### TO DO
Copy out each line of the rows below that contains the string "format".

### RECORD EXCERPTS
══════════════════════════════
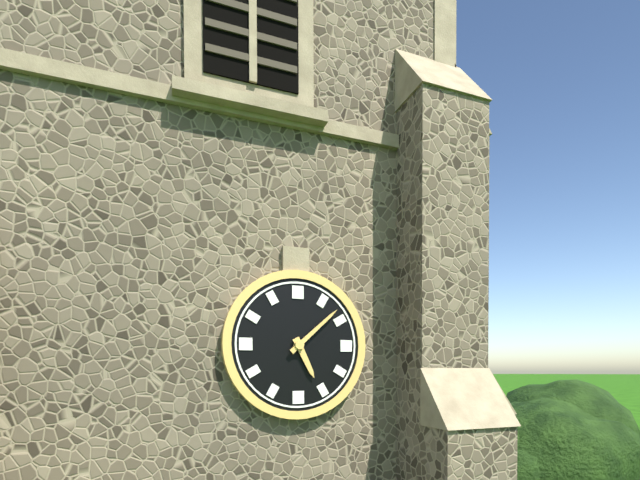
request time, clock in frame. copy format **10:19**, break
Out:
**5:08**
══════════════════════════════
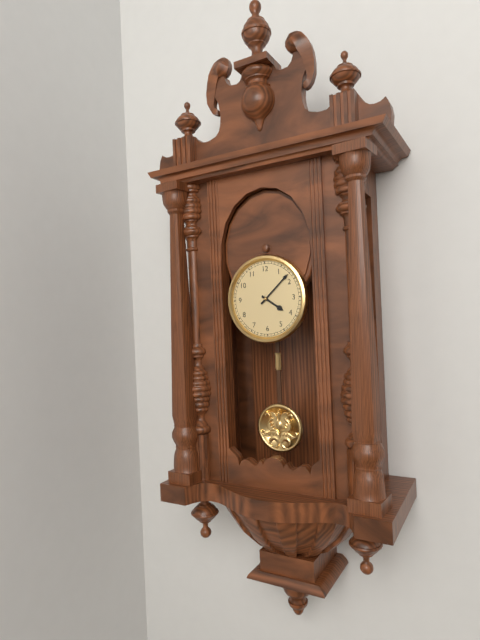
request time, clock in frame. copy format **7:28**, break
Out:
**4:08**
══════════════════════════════
### REPLY TO THE TASK
request time, clock in frame. copy format **10:19**, break
request time, clock in frame. copy format **7:28**, break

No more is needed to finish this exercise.